When I dare to look down at my leg, though, I see that it’s wrapped in a tight, blood-soaked bandage.

One of the soldiers notices me stirring. He presses his hand against his ear. “He’s awake, ma’am.”

Minutes later—maybe it’s hours—the metal door swings open and the commander who ordered my mother’s death strides in. She has her full uniform on, cloak and all, and her triple-arrow insignia shines silver under the fluorescent lights. Electricity. I’m in a government building. She says something to the soldiers on the other side of the door.
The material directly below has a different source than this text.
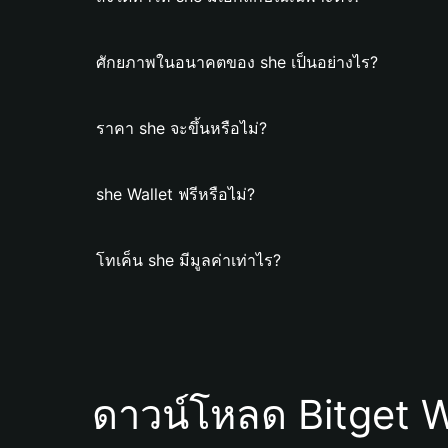
ศักยภาพในอนาคตของ she เป็นอย่างไร?
ราคา she จะขึ้นหรือไม่?
she Wallet ฟรีหรือไม่?
โทเค็น she มีมูลค่าเท่าไร?
ดาวน์โหลด Bitget W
Then it swings shut again, and she saunters over to me with a smile.

I’m not sure if the red haze clouding my vision is because of the pain from my leg or my rage at her presence.

The commander stops in front of my chair, then leans down close to my face. “My dear boy,” she says. I can hear the amusement in her voice. “I was so excited when they told me you were awake. I just had to come and see you myself. You should feel pretty lucky—the medics say you’re plague-free, even after spending time with that infected lot you call a family.”

I jerk back and spit at her. Even this movement is enough to make my leg tremble from white-hot pain.